Cases now under the spotlight
Several cases are driving the latest round of scrutiny. Tyrell Brace, who had prior convictions for assault by strangulation, assault inflicting serious injury, felony larceny, and breaking and entering, was later charged with first-degree murder in the killing of young father Elante Thompson in Charlotte. Records show Brace was released months before his original scheduled date. Daron Owens was released about a month early and later received a 10-year federal sentence for possession of a firearm by a felon tied to a drive-by shooting that left a victim wounded. Jimmie Speight, who had been convicted of indecent liberty with a child and failure to register as a sex offender, was released just under nine months early and later got more than 32 years in prison for second-degree murder. Kyshuan Norrell, who had a manslaughter conviction, was later sentenced to life in prison for first-degree murder. These are the cases that make every abstract policy debate look painfully concrete.

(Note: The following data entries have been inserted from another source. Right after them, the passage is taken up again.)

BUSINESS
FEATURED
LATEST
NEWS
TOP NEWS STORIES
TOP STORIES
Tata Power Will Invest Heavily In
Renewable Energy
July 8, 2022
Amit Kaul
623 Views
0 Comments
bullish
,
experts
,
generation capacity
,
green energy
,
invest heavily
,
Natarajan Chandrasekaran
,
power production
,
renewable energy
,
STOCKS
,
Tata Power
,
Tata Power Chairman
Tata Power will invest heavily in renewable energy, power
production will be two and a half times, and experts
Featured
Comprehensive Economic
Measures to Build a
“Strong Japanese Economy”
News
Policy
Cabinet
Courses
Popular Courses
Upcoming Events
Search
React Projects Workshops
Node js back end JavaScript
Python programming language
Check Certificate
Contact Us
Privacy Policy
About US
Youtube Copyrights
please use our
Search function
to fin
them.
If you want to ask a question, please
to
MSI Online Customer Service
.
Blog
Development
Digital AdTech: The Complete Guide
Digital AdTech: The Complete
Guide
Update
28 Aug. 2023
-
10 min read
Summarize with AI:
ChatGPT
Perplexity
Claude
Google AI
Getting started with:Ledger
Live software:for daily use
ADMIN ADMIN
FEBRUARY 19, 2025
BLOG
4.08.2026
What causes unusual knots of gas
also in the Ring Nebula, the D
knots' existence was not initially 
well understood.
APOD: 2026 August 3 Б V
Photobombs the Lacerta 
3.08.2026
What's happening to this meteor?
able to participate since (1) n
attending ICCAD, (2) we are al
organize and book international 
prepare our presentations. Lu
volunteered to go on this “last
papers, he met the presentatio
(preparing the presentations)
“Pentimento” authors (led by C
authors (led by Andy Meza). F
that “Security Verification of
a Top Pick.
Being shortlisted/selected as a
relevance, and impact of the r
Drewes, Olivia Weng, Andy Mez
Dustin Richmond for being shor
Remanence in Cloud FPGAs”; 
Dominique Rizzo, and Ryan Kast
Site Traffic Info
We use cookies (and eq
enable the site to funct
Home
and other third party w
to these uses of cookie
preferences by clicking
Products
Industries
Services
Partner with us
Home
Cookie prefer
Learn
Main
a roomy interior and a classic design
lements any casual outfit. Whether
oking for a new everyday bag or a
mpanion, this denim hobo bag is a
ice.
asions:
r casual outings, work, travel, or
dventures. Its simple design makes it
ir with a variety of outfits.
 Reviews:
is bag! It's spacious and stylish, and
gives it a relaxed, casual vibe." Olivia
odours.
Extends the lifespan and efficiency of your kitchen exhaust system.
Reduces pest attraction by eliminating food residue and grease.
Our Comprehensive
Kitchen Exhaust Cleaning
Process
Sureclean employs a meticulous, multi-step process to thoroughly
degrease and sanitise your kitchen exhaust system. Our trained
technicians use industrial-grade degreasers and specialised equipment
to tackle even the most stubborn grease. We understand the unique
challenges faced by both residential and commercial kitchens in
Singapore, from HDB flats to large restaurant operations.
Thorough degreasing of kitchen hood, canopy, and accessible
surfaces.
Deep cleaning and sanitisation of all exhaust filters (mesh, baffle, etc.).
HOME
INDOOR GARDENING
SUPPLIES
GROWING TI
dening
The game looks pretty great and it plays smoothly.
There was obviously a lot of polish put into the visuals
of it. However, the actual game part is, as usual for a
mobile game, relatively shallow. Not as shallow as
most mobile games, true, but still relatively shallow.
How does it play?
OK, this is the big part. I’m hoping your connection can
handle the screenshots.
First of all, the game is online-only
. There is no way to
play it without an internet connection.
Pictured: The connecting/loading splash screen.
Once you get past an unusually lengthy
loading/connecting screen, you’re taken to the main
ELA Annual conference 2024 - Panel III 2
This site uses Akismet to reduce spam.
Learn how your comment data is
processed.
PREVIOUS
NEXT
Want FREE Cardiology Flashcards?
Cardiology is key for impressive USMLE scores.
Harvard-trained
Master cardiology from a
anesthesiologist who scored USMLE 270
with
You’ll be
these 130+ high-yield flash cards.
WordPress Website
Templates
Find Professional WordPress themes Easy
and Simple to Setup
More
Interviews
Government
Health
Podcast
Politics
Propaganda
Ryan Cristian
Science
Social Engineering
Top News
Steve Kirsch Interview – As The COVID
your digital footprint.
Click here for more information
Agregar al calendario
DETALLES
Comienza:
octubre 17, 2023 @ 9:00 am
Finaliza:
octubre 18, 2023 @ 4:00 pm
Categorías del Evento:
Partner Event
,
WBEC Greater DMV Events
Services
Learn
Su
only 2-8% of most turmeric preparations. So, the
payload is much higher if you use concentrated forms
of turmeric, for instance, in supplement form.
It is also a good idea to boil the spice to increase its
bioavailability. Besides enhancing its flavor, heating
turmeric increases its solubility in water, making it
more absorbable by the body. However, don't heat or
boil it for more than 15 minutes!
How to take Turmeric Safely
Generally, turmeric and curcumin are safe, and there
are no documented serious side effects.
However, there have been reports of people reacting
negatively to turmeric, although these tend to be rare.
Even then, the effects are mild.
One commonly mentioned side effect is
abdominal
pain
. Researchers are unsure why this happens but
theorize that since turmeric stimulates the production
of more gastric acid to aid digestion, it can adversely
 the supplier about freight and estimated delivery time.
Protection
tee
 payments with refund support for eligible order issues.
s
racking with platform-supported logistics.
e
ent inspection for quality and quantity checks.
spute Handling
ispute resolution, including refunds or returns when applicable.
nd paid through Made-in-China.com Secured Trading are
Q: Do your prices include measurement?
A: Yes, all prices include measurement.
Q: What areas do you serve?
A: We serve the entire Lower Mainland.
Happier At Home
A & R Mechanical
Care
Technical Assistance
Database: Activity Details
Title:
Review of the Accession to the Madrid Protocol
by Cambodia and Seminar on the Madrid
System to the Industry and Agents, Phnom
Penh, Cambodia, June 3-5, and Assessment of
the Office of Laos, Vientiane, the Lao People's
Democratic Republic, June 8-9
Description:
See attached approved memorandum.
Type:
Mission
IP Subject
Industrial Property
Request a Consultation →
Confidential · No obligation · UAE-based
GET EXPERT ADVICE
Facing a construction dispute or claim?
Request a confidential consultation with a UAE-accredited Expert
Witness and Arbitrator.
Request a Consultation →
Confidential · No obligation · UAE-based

The campaign fight over responsibility
Cooper’s Senate race has turned the release dispute into a campaign issue. Republican Michael Whatley said Cooper was “a complete failure at keeping our communities safe” and asked why dangerous criminals were allowed back on the streets. His campaign spokesman, DJ Griffin, said the governor has “blood on his hands” and argued that the releases helped cause deaths in North Carolina. Cooper’s campaign pushed back, calling the criticism “blatant lies from Republicans” and saying the former governor fought the releases in court. The campaign also pointed out that thousands of prisoners were released during the first Trump administration under COVID-era policies. That back-and-forth is familiar enough. One side says public safety was ignored, the other says the facts are being twisted. The files, court records, and arrest histories are where this argument will be judged, not in the usual storm of campaign slogans.